#### [TO DO]
Reproduce the lines below verbatim. Pictures are to be omitted.

#### [DATA EXCERPT]
⟨

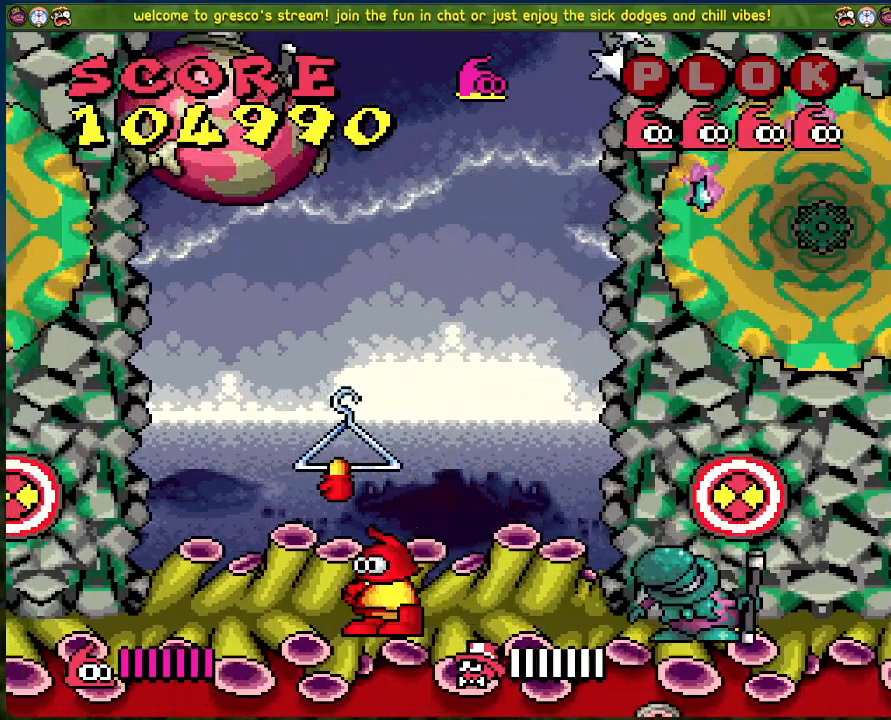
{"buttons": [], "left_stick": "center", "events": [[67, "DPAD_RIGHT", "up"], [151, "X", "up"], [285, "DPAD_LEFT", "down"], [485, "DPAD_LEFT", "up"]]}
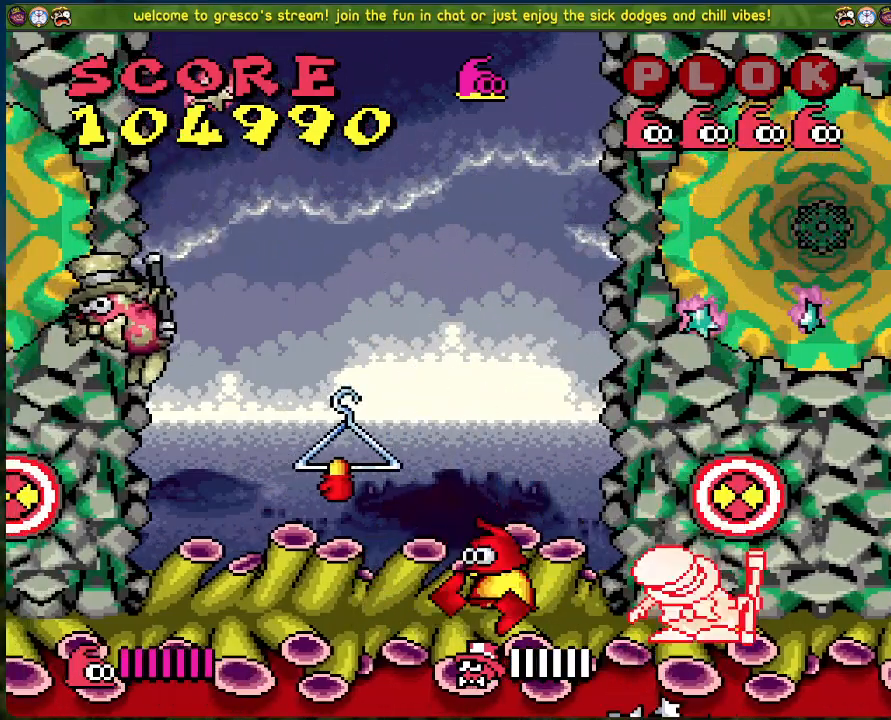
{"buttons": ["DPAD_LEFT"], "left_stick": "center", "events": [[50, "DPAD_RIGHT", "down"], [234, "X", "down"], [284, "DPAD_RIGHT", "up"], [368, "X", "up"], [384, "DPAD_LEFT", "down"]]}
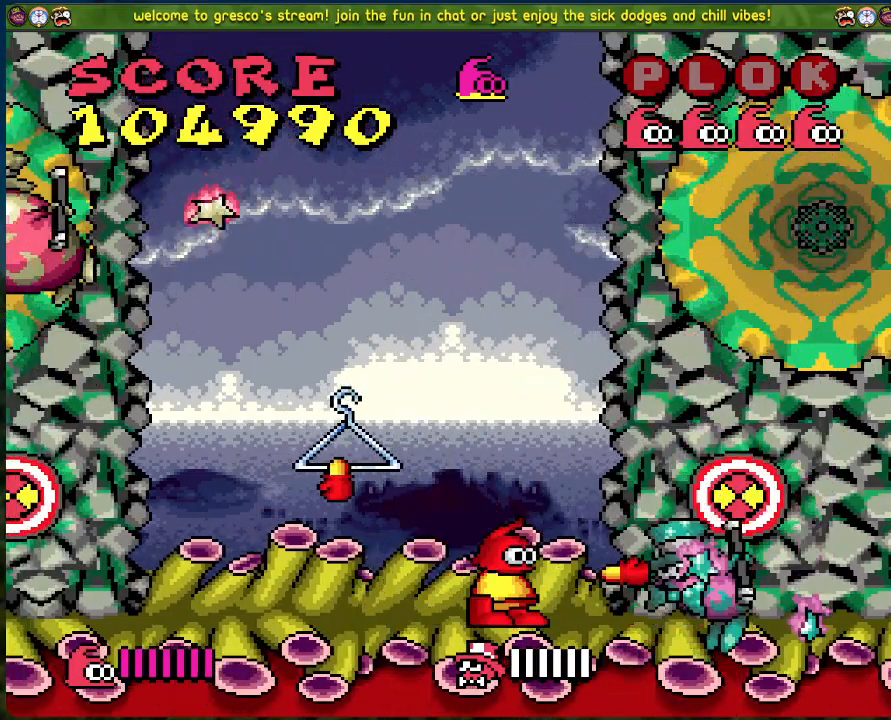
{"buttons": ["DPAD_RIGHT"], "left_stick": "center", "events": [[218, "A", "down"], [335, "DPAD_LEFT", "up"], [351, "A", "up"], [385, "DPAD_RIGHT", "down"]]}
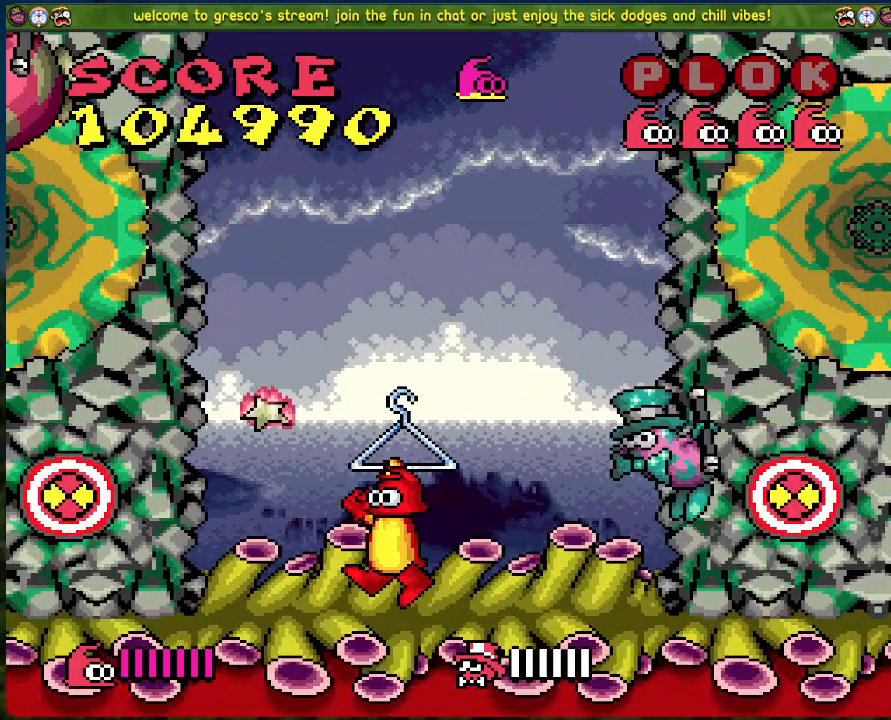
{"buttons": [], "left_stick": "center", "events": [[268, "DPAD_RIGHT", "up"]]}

⟩

#### [OUTPUT OF THE EXERCISE]
{"buttons": [], "left_stick": "center", "events": [[67, "DPAD_RIGHT", "up"], [151, "X", "up"], [285, "DPAD_LEFT", "down"], [485, "DPAD_LEFT", "up"]]}
{"buttons": ["DPAD_LEFT"], "left_stick": "center", "events": [[50, "DPAD_RIGHT", "down"], [234, "X", "down"], [284, "DPAD_RIGHT", "up"], [368, "X", "up"], [384, "DPAD_LEFT", "down"]]}
{"buttons": ["DPAD_RIGHT"], "left_stick": "center", "events": [[218, "A", "down"], [335, "DPAD_LEFT", "up"], [351, "A", "up"], [385, "DPAD_RIGHT", "down"]]}
{"buttons": [], "left_stick": "center", "events": [[268, "DPAD_RIGHT", "up"]]}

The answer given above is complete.